## Text excerpt

===

Terms set query in Elasticsearch

Sagar Patel
3 min readOct 13, 2022

--

Elasticsearch Terms set query

What is terms set query?

Terms set query returns document depending on minimal number of exact terms matching into given field.

How terms set query is different than terms query?

The only difference between Terms set query and Terms query is that you can provide the minimal number of terms that must match in order to retrieve certain document.

What is minimum_should_match_field parameter?

A document’s numeric field name whose value should be used as the required minimum number of terms to match in order to return the document.

What is minimum_should_match_script parameter?

A custom script that determines the minimum number of terms that must match in order to return the documents. If you have to dynamically set the number of terms that are required for match then it will be helpful.

Example of minimum_should_match_field

Lets first create the index:

PUT product
{
"mappings": {
"properties": {
"name": {
"type": "keyword"
},
"tags": {
"type": "keyword"
},
"tags_count": {
"type": "long"
}
}
}
}

Index Sample documents:

POST product/_doc/prod1
{
"name":"Iphone 13",
"tags":["apple","iphone","mobile"],
"tags_count":3
}
POST product/_doc/prod2
{
"name":"Iphone 12",
"tags":["apple","iphone"],
"tags_count":2
}
POST product/_doc/prod3
{
"name":"Iphone 11",
"tags":["apple","mobile"],
"tags_count":2
}

Query with minimum_should_match_field parameter:

Usecase 1: Below query will return all the 3 documents as minimum terms match (tags_count) for prod1 is 3, for prod2 is 2 and prod3 is 2 and total 3 terms are passed in query.

POST product/_search
{
"query": {
"terms_set": {
"tags": {
"terms": [ "apple", "iphone", "mobile" ],
"minimum_should_match_field": "tags_count"
}
}
}
}

Usecase1 result:

"hits": [
{
"_index": "product",
"_id": "prod1",
"_score": 1.4010588,
"_source": {
"name": "Iphone 13",
"tags": [
"apple",
"iphone",
"mobile"
],
"tags_count": 3
}
},
{
"_index": "product",
"_id": "prod2",
"_score": 0.7876643,
"_source": {
"name": "Iphone 12",
"tags": [
"apple",
"iphone"
],
"tags_count": 2
}
},
{
"_index": "product",
"_id": "prod3",
"_score": 0.7876643,
"_source": {
"name": "Iphone 11",
"tags": [
"apple",
"mobile"
],
"tags_count": 2
}
}
]

Usecase2: Below query will return only one document as only 2 terms are passed in query which is matching with prod3 only. prod1 will be not return because tags_count value is 3 and total terms passed in query is only 2.

POST product/_search
{
"query": {
"terms_set": {
"tags": {
"terms": [ "apple", "mobile" ],
"minimum_should_match_field": "tags_count"
}
}
}
}

Usecase2 Response:

"hits": [
{
"_index": "product",
"_id": "prod3",
"_score": 0.7876643,
"_source": {
"name": "Iphone 11",
"tags": [
"apple",
"mobile"
],
"tags_count": 2
}
}
]

Example of minimum_should_match_script:

Let’s now look at how the same index data can be retrieved using a dynamic value for minimum should match.

===

## Recorded data
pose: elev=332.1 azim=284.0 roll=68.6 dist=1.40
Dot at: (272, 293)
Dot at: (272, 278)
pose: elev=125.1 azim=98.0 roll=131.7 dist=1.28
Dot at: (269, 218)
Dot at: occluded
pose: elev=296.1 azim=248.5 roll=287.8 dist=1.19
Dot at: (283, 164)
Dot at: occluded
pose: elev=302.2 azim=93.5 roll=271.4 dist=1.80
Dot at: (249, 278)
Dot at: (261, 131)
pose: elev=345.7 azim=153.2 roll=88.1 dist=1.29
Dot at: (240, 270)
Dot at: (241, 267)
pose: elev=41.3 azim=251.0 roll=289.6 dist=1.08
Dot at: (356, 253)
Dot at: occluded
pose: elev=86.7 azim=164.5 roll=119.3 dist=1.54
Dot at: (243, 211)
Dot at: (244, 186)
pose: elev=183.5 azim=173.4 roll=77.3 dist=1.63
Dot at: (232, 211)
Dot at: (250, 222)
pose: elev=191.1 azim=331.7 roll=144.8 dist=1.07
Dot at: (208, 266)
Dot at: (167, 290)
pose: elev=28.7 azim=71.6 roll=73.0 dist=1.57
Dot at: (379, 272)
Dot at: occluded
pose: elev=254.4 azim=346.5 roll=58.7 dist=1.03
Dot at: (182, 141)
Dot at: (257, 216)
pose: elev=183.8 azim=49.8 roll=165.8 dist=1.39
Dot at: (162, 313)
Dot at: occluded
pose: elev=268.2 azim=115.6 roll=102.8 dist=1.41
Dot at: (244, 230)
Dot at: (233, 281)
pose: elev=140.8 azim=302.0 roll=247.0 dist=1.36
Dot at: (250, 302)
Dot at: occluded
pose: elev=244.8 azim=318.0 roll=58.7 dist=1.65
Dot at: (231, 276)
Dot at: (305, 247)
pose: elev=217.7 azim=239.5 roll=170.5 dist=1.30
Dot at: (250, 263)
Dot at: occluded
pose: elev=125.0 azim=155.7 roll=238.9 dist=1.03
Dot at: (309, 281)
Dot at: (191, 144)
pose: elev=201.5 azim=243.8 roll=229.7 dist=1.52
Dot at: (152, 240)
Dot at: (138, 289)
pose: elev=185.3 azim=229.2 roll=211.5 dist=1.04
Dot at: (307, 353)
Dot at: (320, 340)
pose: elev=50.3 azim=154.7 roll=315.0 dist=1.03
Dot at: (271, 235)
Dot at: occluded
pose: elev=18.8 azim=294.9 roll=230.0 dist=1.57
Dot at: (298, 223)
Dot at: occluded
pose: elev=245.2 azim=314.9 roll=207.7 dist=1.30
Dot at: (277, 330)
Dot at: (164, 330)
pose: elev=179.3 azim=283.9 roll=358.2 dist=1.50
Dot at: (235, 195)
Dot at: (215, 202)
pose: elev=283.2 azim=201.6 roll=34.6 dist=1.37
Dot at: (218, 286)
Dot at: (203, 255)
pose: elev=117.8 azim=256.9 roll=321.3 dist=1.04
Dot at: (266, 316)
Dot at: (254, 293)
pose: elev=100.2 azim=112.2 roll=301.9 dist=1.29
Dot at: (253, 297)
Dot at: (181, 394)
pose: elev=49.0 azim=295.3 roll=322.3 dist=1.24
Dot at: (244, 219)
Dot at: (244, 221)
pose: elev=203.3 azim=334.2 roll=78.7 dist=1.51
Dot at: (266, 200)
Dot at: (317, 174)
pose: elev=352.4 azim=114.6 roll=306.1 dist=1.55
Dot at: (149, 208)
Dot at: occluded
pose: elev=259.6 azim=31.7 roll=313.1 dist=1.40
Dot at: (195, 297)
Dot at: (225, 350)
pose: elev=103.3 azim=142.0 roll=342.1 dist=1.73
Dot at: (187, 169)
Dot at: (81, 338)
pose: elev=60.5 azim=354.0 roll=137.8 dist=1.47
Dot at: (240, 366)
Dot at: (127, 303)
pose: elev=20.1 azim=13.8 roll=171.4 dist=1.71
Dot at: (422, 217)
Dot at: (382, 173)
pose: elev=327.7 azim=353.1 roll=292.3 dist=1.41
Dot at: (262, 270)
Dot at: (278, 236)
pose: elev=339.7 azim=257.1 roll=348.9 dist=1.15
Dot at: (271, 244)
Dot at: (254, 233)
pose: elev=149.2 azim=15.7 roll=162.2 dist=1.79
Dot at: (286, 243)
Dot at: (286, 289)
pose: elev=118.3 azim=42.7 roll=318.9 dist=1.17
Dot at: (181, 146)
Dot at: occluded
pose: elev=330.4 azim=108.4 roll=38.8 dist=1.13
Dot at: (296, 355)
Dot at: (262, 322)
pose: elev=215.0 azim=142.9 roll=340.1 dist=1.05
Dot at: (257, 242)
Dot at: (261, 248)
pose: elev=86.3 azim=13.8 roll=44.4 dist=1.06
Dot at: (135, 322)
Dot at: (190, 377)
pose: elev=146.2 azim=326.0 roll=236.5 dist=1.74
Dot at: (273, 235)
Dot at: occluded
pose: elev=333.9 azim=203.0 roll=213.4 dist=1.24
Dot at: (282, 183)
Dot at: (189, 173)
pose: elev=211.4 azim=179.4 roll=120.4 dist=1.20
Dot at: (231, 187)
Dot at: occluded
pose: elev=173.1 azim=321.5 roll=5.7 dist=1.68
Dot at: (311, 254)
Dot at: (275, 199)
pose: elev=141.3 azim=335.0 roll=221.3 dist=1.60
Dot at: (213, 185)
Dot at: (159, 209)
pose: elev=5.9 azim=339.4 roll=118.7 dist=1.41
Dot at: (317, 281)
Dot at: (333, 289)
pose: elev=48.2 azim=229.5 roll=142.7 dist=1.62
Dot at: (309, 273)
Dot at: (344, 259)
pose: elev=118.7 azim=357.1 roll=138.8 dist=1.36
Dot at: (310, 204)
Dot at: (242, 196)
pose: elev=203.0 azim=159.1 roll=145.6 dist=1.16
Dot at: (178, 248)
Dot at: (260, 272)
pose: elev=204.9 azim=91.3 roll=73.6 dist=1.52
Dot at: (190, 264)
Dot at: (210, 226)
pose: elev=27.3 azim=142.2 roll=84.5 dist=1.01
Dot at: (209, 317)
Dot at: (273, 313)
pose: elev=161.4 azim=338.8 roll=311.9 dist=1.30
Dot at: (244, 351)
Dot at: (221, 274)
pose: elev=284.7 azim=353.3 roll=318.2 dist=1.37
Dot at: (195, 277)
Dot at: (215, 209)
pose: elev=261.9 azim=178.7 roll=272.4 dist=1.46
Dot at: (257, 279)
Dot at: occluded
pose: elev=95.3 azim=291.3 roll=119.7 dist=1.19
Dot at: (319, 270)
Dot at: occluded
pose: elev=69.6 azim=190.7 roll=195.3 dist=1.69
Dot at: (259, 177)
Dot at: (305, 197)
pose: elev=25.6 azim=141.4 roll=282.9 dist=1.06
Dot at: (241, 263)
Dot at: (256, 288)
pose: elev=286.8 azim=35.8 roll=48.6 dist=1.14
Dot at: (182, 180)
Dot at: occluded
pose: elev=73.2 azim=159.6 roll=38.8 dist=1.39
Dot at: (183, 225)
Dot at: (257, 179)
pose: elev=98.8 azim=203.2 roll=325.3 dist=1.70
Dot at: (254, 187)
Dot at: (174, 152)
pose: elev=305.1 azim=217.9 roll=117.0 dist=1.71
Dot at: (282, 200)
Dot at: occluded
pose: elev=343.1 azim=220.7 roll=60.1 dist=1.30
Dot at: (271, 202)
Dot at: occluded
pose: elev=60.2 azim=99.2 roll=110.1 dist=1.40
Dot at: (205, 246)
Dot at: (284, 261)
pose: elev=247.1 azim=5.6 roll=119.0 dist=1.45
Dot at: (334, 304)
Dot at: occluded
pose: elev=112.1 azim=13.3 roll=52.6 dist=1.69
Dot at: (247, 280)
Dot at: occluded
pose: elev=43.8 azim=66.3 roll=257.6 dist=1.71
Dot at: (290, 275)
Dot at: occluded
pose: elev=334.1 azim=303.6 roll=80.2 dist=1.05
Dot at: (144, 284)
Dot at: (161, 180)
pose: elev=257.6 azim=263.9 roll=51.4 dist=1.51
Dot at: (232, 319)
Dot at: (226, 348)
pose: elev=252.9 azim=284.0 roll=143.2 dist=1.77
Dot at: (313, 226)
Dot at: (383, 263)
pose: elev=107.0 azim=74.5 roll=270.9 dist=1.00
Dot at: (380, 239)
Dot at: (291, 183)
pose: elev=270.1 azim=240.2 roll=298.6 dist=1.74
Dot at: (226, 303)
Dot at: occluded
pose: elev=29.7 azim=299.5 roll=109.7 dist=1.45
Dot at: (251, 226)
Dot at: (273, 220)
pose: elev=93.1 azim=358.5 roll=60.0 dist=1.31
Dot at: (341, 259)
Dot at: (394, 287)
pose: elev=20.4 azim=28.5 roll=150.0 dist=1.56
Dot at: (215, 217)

===

## What to work on
**A.** Update the terms set query article, everything from "Usecase 1: Below" down to "passed in query.", so that "tags_count" becomes "min_terms".
**B.** Answer these from the terms set query article:
(i) What type is the "tags_count" field mapped to when the index is created?
(ii) Which document is the only one returned in Usecase2?
(iii) What _score does prod1 get in the Usecase 1 result?

## Exercise results
**A.**
Usecase 1: Below query will return all the 3 documents as minimum terms match (min_terms) for prod1 is 3, for prod2 is 2 and prod3 is 2 and total 3 terms are passed in query.

**B.**
(i) long
(ii) prod3 ("Iphone 11")
(iii) 1.4010588